Court Opinion

ID: 9836907
Source: CourtListenerOpinion
Date Created: 2023-09-02 03:15:28.698667+00
Date Added: 2024-06-11T07:45:19.272109
License: Public Domain

EFFRON, Judge
(concurring in part and in the result).
The majority holds that in a case involving pretrial punishment not tantamount to confinement, it is appropriate to apply any credit against the sentence adjudged at trial rather than the sentence approved by the convening authority. In the absence of a precedent requiring a different result, I agree that the military judge did not err in this ease.
I note, however, that this result produces an anomaly where there has been a pretrial agreement limiting the maximum confinement that may be approved by the convening authority. If a servicemember has been sub*158jected to illegal pretrial punishment consisting of (or tantamount to) confinement, the convening authority must apply the credit in a manner that provides effective relief. United States v. Suzuki, 14 MJ 491 (CMA 1983). In the present case, for example, if the pretrial punishment had been tantamount to confinement, then the 8 months’ cledit would have been applied against the 36-month maximum confinement period under the pretrial agreement. See United States v. Larner, 1 MJ 371 (CMA 1976); see also United States v. Suzuki, supra. This would have produced a sentence of 28 months. In the present case, however, appellant has received no such relief despite the ruling by the military judge that the remedy for illegal pretrial punishment required a credit of 8 months.
In the present case, the improper punishment involved actions not tantamount to confinement, so the credit was not applied against the maximum sentence imposable under the pretrial agreement, but instead was applied against the adjudged sentence. Because the adjudged sentence (whether designated as 63 or 51 months), as reduced by the 8-months’ credit was greater than the 36 months provided for in the pretrial agreement, appellant received no relief, despite the military judge’s determination that he had suffered illegal punishment so serious that it warranted 8 months’ confinement credit.

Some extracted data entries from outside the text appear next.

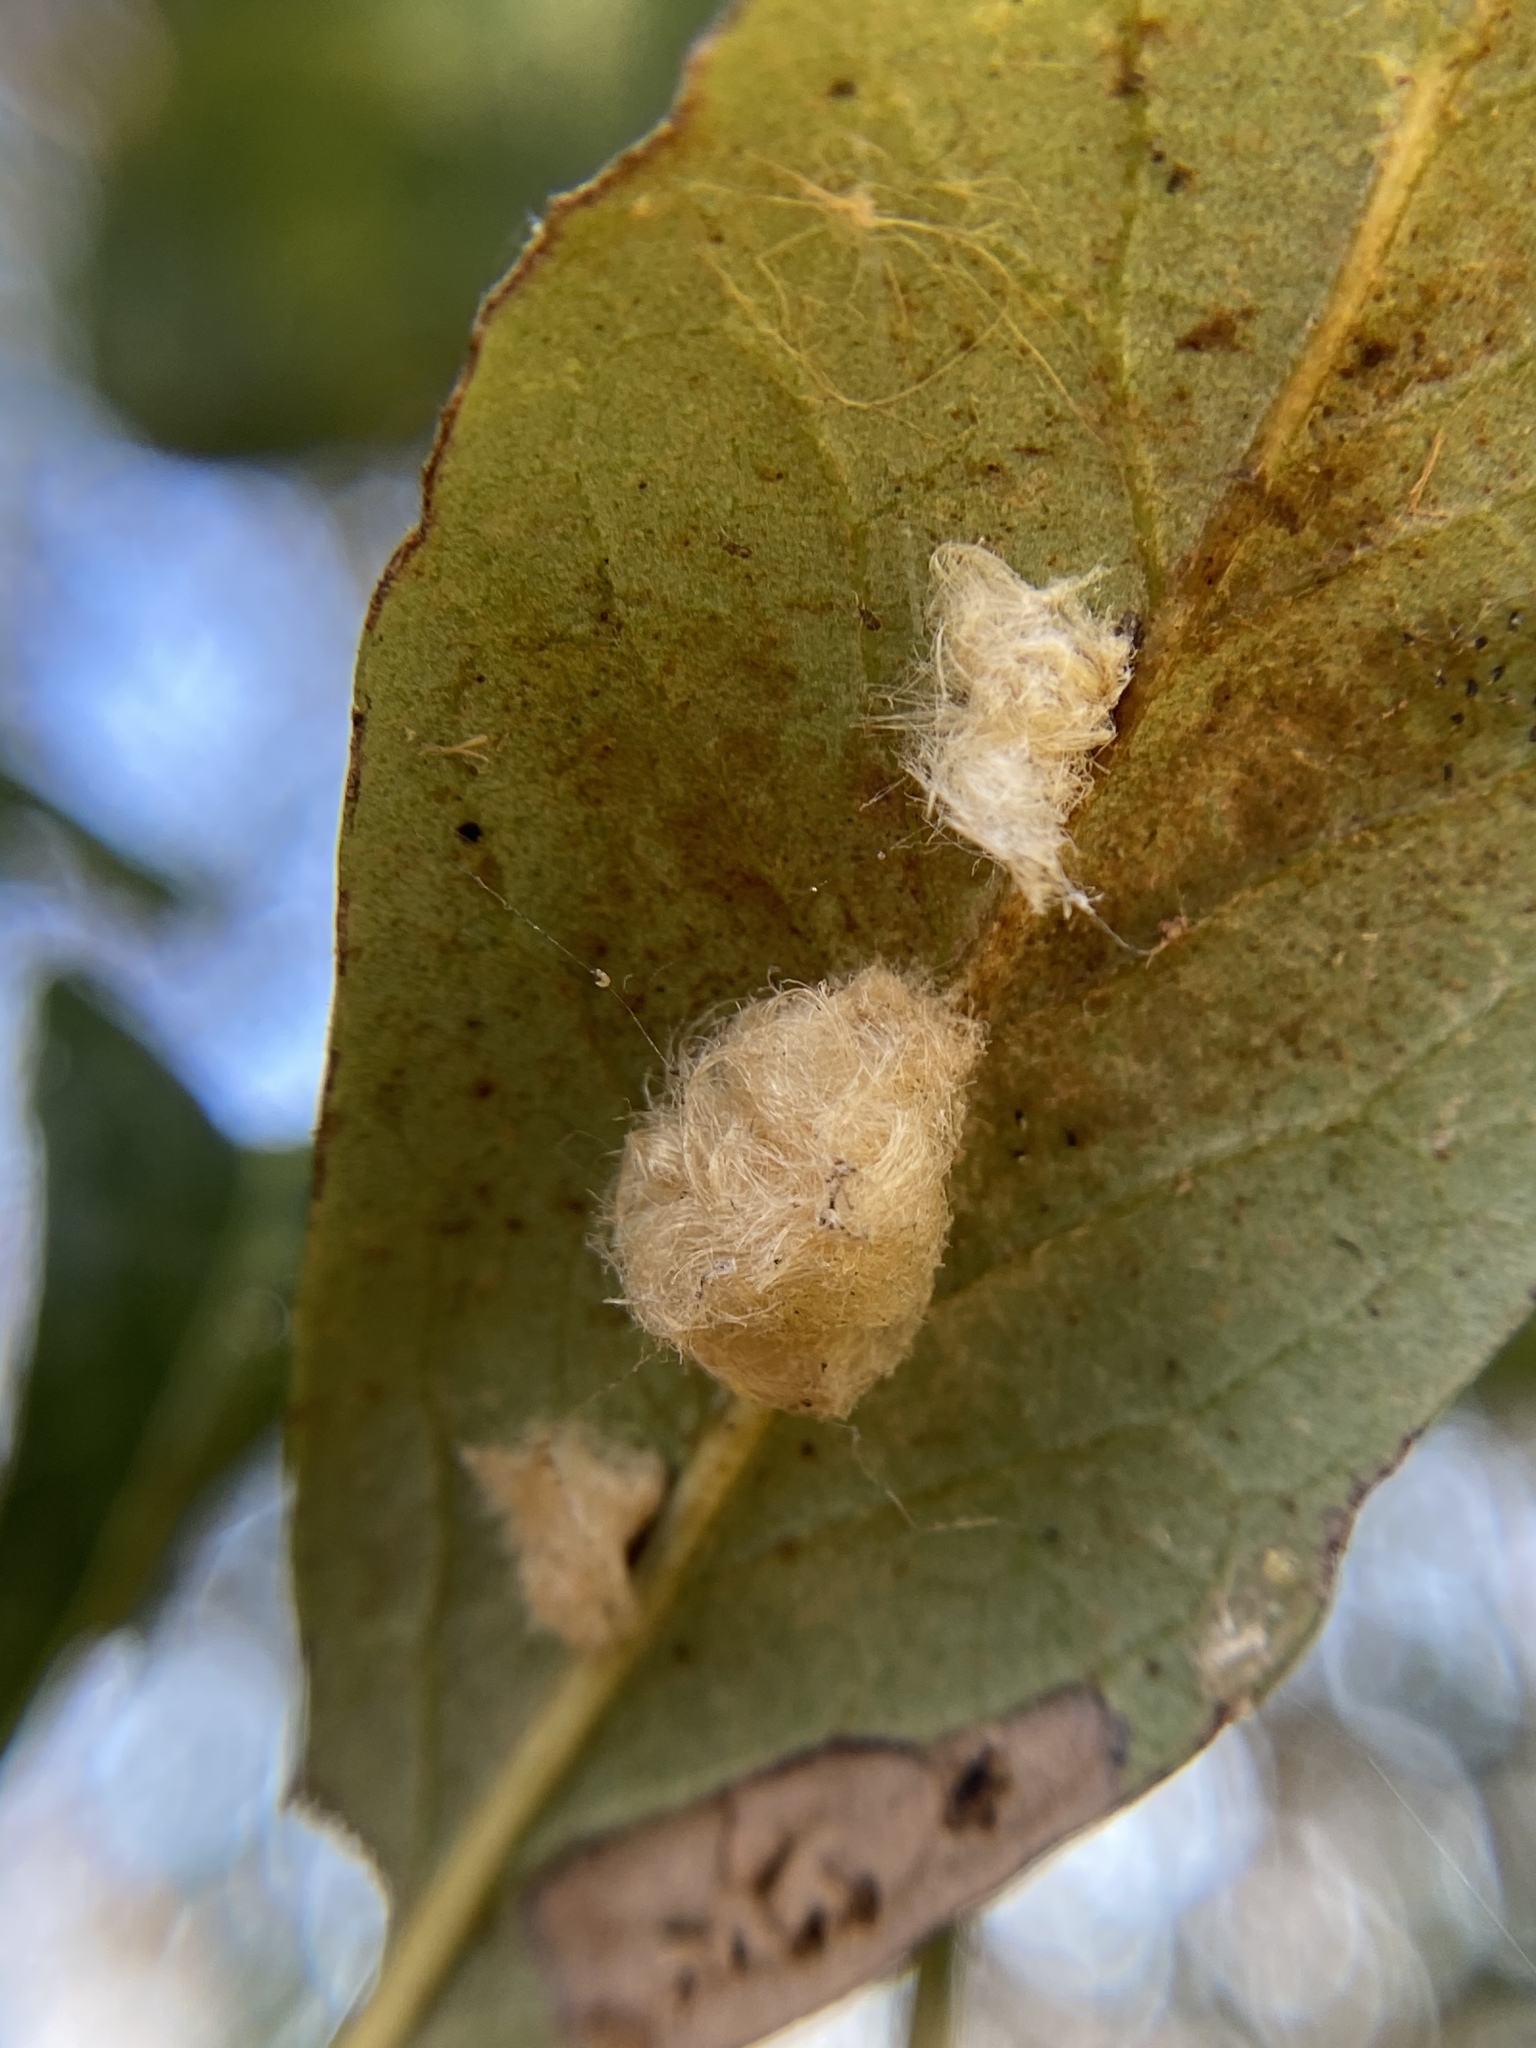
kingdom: Animalia
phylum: Arthropoda
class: Insecta
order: Hymenoptera
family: Cynipidae
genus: Andricus
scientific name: Andricus Druon quercuslanigerum
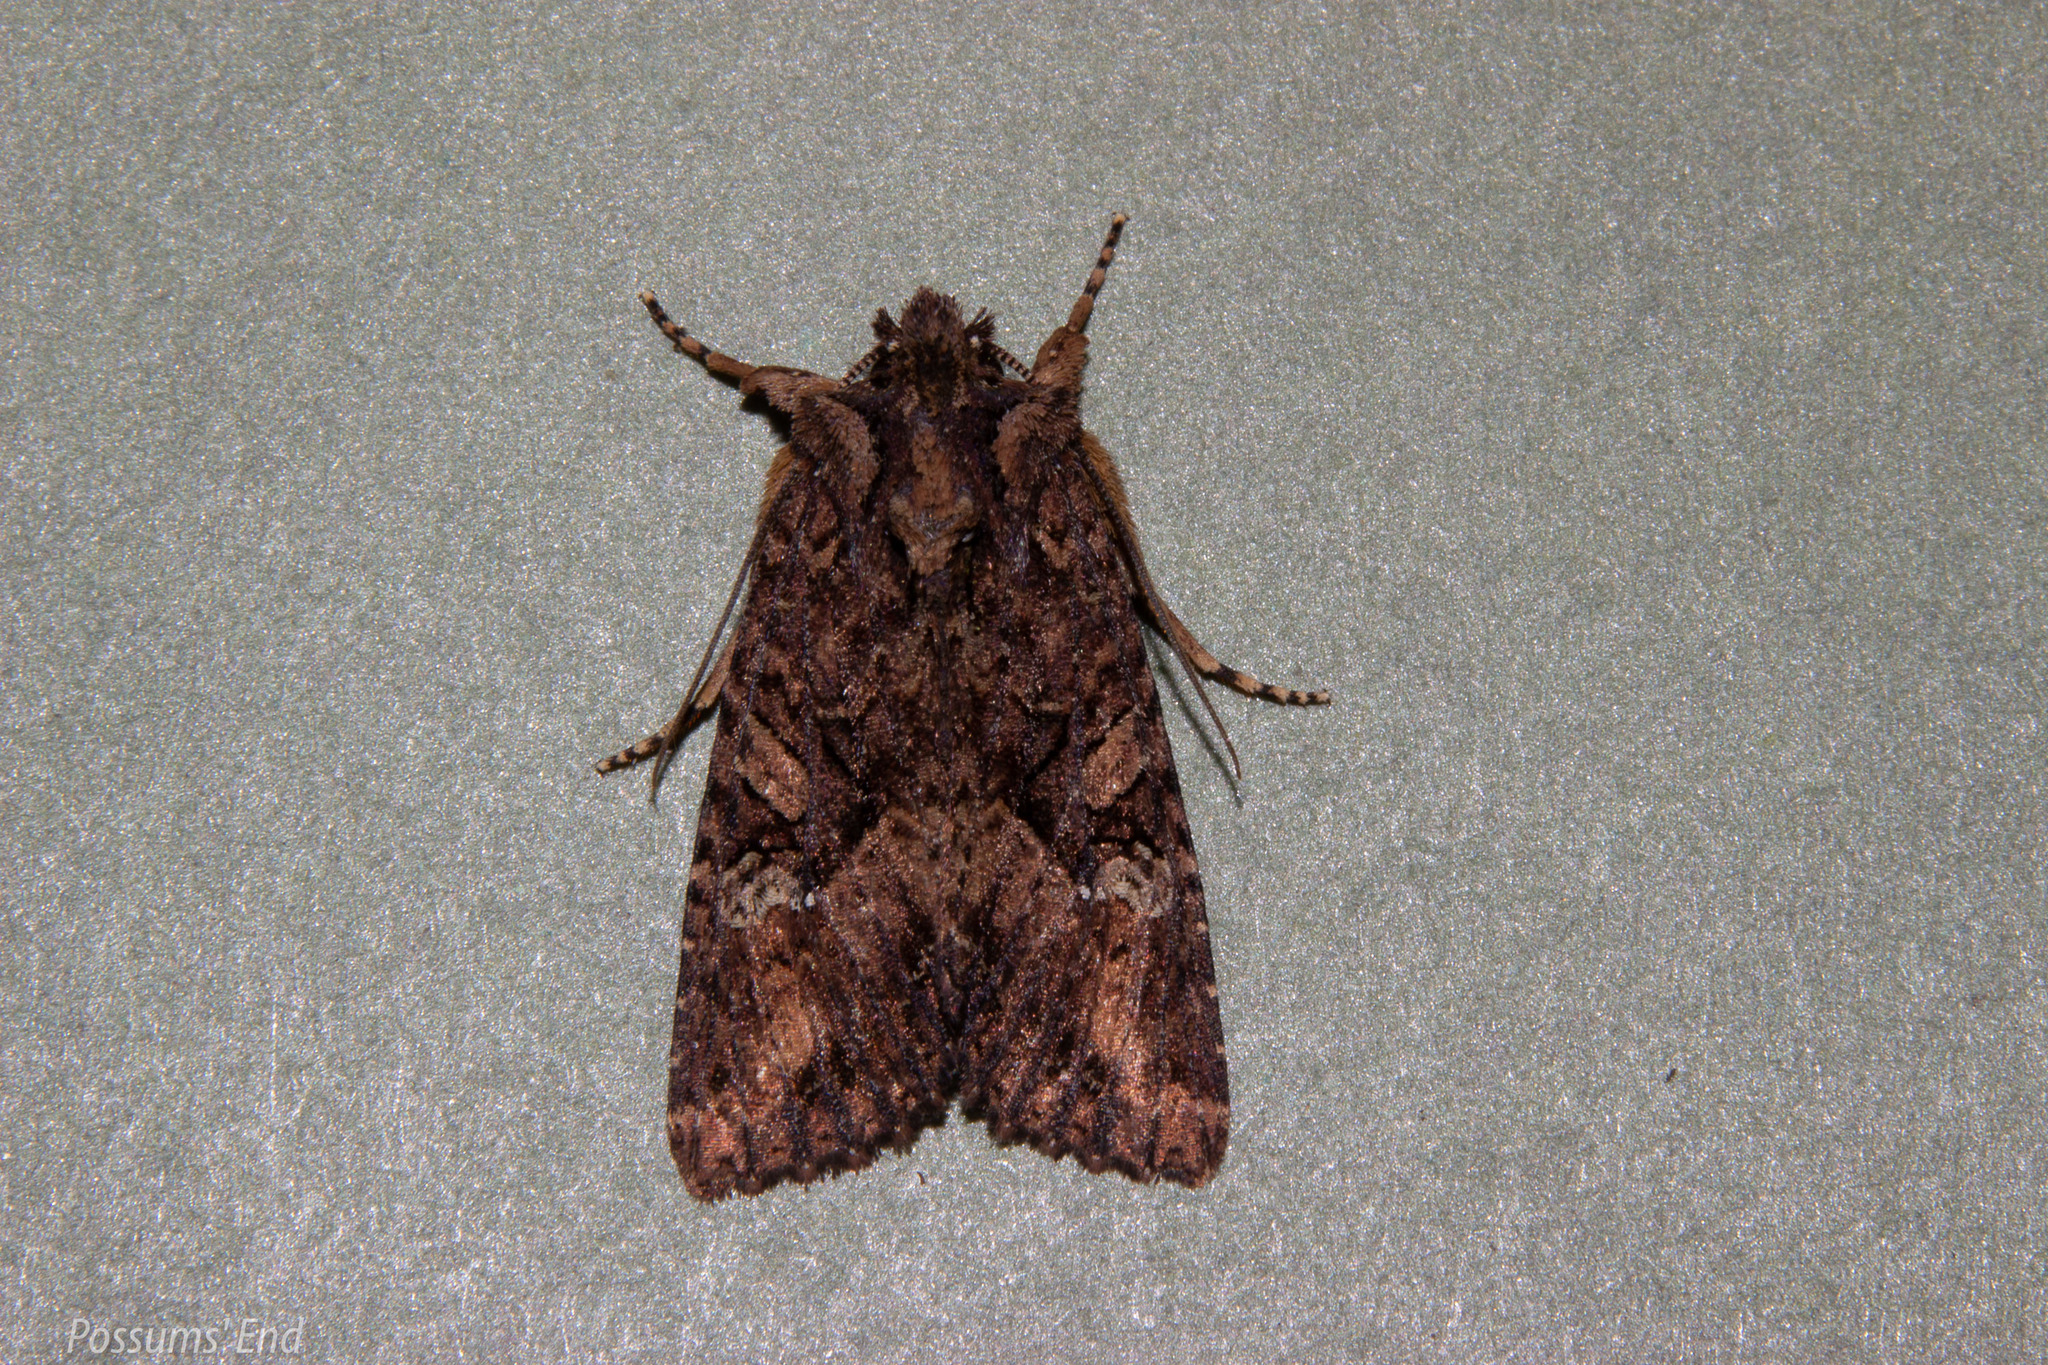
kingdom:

There does not appear to be any significant policy reason that would explain why 8-months’ confinement credit in the case of one type of punishment should be applied against the maximum sentence that could be approved by the convening authority (i.e., the maximum imposable under a pretrial agreement), while the credit for another type of punishment is applied against the adjudged sentence without regard to a pretrial agreement. This anomaly is subject to further distortions if consideration of the potential initial release date is taken into account. See Larner, supra.
I would hold, prospectively, that confinement credit be applied in the same manner for all types of pretrial confinement and pretrial punishment, and that it be applied against the sentence that may be approved by the convening authority, rather than the sentence adjudged at trial. This would eliminate speculation as to whether the court-martial actually granted relief, and would ensure — under United States v. Suzuki, supra — that an adjudication of illegal pretrial punishment results in effective relief.